Provavelmente não seria necessário a valência de centro de dia para esta população sem abrigo “se não tivéssemos esta rejeição” por parte da sociedade. Para colmatar esta incapacidade da comunidade existem várias associações para além da TÉGUA como os programas da Cáritas, a Cruz Vermelha, os bombeiros voluntários. Nestas associações “onde as pessoas podem participar e onde podem ir para fazer um bordado, para ler um livro, para fazer teatro” entre outras atividades.

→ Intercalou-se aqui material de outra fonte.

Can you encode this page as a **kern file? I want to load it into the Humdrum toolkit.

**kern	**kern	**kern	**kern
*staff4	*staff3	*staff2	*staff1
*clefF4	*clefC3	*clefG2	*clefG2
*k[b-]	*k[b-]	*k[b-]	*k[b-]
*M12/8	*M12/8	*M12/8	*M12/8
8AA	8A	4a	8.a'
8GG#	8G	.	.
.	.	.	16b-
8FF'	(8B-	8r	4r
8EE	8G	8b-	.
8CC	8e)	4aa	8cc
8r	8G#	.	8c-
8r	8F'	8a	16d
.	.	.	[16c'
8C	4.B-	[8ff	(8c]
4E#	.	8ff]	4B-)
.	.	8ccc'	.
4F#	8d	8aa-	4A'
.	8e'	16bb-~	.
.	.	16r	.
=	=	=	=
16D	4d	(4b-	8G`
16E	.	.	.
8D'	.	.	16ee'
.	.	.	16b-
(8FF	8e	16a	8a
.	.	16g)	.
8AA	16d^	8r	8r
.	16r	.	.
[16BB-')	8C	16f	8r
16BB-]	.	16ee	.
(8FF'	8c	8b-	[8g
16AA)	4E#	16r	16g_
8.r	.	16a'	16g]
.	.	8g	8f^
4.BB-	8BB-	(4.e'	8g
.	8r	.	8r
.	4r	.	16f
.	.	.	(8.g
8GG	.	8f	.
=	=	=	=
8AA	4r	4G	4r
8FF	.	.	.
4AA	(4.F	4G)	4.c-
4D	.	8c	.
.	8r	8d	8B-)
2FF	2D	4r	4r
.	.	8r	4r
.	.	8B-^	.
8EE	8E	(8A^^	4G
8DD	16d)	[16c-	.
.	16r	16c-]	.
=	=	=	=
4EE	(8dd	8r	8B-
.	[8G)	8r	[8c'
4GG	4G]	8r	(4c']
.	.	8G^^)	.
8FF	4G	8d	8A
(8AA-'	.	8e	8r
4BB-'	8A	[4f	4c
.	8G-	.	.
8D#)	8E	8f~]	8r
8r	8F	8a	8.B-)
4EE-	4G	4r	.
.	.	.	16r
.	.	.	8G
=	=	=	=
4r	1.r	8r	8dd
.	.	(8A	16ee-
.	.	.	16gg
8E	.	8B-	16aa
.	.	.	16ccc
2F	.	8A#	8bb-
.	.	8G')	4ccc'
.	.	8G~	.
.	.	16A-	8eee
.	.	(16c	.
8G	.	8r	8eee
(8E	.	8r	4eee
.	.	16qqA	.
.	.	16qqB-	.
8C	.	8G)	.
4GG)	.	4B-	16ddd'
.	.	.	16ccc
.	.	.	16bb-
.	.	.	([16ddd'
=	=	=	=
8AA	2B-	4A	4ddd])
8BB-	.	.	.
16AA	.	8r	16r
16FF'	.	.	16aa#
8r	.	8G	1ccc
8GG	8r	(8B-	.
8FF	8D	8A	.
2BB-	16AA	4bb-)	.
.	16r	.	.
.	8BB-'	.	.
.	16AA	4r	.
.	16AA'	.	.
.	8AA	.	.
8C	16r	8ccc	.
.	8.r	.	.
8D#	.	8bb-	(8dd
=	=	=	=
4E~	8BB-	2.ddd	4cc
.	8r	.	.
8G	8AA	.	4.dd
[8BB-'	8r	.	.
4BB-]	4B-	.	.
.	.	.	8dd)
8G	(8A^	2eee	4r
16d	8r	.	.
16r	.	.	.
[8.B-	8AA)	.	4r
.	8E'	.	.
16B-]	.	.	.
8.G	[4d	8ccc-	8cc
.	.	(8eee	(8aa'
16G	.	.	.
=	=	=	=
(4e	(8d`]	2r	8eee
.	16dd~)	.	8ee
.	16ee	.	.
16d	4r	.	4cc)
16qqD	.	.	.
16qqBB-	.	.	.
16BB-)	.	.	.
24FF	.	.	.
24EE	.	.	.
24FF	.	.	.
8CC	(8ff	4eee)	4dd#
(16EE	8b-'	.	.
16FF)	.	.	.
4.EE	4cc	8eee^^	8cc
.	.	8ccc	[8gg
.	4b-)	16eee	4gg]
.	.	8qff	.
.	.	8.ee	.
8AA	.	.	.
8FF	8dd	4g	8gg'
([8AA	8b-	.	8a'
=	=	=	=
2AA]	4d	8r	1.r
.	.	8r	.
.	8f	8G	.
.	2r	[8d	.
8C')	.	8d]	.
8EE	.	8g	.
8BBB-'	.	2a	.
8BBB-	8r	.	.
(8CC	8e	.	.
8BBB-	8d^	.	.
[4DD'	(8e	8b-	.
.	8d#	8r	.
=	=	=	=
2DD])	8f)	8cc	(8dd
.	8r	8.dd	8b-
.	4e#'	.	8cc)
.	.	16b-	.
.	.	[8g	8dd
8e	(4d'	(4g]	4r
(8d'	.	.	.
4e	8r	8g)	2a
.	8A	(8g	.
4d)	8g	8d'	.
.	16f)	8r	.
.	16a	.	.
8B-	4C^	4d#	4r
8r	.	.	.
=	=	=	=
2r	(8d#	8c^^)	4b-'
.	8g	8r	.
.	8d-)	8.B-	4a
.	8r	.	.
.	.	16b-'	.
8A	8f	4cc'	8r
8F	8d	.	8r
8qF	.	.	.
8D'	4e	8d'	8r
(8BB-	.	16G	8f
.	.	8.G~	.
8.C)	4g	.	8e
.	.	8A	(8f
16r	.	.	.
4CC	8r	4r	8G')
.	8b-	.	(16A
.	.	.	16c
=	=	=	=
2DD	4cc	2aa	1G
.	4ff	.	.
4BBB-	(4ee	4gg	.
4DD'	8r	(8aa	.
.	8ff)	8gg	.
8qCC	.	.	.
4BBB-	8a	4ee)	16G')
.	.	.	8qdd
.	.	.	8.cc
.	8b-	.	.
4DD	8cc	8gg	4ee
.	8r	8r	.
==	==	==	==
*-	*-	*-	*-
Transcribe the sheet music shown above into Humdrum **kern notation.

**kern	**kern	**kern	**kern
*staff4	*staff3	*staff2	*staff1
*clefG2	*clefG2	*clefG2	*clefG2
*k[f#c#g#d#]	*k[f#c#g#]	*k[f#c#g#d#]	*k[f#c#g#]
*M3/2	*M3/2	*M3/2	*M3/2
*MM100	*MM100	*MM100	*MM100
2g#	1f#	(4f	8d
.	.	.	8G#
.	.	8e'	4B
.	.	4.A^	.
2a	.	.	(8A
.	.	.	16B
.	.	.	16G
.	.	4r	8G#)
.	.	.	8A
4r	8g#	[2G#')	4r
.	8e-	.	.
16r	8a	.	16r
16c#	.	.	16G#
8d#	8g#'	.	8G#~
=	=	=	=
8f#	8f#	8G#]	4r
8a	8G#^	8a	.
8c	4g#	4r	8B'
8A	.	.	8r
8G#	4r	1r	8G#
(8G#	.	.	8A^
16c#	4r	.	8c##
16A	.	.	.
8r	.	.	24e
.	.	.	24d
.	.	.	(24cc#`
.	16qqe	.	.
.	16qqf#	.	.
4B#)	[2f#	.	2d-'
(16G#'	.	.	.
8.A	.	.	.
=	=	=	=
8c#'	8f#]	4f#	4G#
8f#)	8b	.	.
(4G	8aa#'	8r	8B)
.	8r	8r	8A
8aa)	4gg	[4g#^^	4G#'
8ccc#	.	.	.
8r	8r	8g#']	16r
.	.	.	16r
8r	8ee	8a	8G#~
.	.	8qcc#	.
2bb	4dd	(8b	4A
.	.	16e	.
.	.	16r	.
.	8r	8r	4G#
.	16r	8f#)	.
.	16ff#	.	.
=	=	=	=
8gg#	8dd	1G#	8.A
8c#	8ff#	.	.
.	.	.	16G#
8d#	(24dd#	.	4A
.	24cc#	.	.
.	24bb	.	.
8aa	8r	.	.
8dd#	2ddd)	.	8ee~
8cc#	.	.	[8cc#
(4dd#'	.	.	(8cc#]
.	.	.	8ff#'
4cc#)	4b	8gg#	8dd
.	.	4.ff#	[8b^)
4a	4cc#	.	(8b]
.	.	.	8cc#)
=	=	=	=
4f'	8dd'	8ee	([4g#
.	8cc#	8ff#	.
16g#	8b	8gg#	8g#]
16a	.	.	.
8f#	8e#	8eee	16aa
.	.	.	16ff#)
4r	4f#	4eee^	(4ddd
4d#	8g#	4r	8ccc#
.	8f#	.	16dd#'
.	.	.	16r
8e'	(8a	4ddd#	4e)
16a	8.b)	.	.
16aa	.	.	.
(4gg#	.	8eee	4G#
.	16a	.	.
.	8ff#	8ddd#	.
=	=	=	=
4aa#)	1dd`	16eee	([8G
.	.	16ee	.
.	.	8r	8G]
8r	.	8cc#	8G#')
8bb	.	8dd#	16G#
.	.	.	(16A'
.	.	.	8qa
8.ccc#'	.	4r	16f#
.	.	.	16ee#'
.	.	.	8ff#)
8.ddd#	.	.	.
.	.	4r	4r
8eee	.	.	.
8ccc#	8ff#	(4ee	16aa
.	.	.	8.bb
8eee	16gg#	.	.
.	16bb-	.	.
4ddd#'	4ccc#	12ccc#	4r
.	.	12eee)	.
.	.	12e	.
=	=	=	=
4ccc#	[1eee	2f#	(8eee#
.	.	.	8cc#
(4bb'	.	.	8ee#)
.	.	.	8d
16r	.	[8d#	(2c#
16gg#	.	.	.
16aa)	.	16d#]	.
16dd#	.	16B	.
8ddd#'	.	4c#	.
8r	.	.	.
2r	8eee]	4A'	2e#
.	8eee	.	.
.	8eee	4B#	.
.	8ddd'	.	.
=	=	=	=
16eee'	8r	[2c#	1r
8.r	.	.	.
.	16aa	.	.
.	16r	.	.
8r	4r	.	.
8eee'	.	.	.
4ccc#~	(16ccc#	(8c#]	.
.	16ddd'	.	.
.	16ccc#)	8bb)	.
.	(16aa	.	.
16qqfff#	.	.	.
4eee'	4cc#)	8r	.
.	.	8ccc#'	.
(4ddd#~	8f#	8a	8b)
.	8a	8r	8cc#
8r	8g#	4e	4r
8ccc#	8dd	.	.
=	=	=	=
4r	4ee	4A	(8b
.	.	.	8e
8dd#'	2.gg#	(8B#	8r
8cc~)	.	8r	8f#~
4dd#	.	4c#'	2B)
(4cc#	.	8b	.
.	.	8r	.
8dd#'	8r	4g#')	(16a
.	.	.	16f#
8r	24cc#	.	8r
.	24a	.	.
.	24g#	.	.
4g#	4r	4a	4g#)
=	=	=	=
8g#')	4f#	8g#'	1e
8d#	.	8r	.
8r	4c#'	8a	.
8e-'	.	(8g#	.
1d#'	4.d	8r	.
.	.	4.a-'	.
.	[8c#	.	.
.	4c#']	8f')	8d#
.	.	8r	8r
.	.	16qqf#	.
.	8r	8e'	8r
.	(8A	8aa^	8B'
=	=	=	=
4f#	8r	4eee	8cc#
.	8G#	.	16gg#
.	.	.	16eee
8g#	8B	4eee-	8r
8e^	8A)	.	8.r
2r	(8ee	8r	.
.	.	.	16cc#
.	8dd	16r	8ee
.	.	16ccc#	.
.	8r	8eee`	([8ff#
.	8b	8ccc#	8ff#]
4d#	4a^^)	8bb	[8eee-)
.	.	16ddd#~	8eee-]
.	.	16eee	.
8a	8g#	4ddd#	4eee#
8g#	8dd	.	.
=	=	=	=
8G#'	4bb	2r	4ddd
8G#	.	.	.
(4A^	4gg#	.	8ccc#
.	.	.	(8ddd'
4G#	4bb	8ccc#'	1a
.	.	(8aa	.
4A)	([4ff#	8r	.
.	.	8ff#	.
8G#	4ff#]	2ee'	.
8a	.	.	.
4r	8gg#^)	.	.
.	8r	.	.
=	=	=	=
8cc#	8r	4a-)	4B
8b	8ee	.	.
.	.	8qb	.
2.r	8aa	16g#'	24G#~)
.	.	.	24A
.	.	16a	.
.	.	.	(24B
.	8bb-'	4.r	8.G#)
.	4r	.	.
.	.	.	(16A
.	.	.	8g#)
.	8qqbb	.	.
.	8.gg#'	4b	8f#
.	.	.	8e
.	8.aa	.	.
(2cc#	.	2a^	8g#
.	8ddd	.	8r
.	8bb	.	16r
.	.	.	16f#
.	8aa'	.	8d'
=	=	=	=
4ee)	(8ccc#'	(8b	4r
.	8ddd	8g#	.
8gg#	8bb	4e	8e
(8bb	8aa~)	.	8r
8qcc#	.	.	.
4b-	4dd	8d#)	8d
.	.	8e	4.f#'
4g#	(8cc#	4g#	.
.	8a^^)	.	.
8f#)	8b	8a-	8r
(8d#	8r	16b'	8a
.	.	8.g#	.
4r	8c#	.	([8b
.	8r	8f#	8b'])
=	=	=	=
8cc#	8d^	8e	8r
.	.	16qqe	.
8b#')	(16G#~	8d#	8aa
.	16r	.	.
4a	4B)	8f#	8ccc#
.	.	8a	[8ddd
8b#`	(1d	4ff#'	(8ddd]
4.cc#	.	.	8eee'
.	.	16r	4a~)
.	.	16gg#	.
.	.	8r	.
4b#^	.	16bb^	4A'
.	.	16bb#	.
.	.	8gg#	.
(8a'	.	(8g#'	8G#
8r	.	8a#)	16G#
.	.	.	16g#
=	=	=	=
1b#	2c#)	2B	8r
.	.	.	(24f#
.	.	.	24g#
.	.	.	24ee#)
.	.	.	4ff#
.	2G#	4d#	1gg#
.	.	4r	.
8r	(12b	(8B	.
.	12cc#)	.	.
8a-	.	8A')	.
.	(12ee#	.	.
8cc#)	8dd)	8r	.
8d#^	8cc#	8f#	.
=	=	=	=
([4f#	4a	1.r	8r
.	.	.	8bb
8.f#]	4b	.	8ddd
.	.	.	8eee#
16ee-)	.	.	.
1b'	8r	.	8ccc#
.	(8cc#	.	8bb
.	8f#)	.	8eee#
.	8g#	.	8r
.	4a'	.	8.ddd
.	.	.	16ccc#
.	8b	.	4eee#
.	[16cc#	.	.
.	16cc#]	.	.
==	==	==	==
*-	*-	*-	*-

Dificuldades do presente com fim à vista

O CASA tem vários programas de solidariedade e um acordo de financiamento com o Instituto de Segurança Social, sem o qual seria impossível manter o centro aberto, pois as pessoas que apoia “é uma população que não pode custear aquilo que são as despesas reais ao longo do mês”.

No entanto, apesar dos apoios recebidos, estes são insuficientes para governar uma casa com as características do CASA e por isso é necessário fazer uma “gestão apertada e uma gestão sempre balanceada entre aquilo que são as necessidades básicas e aquilo que é o pode dar resposta no momento”.

Por outro lado, existe também um problema relacionado com o espaço em que está sediado o centro, pois começa a acusar desgaste e tem algumas barreiras arquitectónicas, tanto nas acessibilidades como “ao nível do espaço disponível para o convívio, para as oficinas de terapia e até mesmo para acolher mais utentes”. Por isso mesmo, o CASA já está a trabalhar para que consiga vir a dar mais condições aos seus utentes.

É por uma procura de melhores condições para os utentes que se está a preparar uma candidatura ao Portugal 2020.

O processo começou com a parceria entre a IPSS, a Câmara Municipal de Portalegre e o Instituto de Segurança Social, há cerca de ano e meio. Esta união foi criada para em conjunto ser encontrado um novo espaço para o CASA, na Quinta Formosa, a qual irá sofrer obras de reabilitação e passar a dispor de um “maior número de camas, instalações adequadas, sem barreiras arquitectónicas, com mais espaço, com oficinas de expressão  e com oficinas de terapia”.

“Estamos convictos de que vamos ter essa ajuda por parte do Estado e também da comunidade para a transferências destas instalações”, confidenciou Antónia Chambel.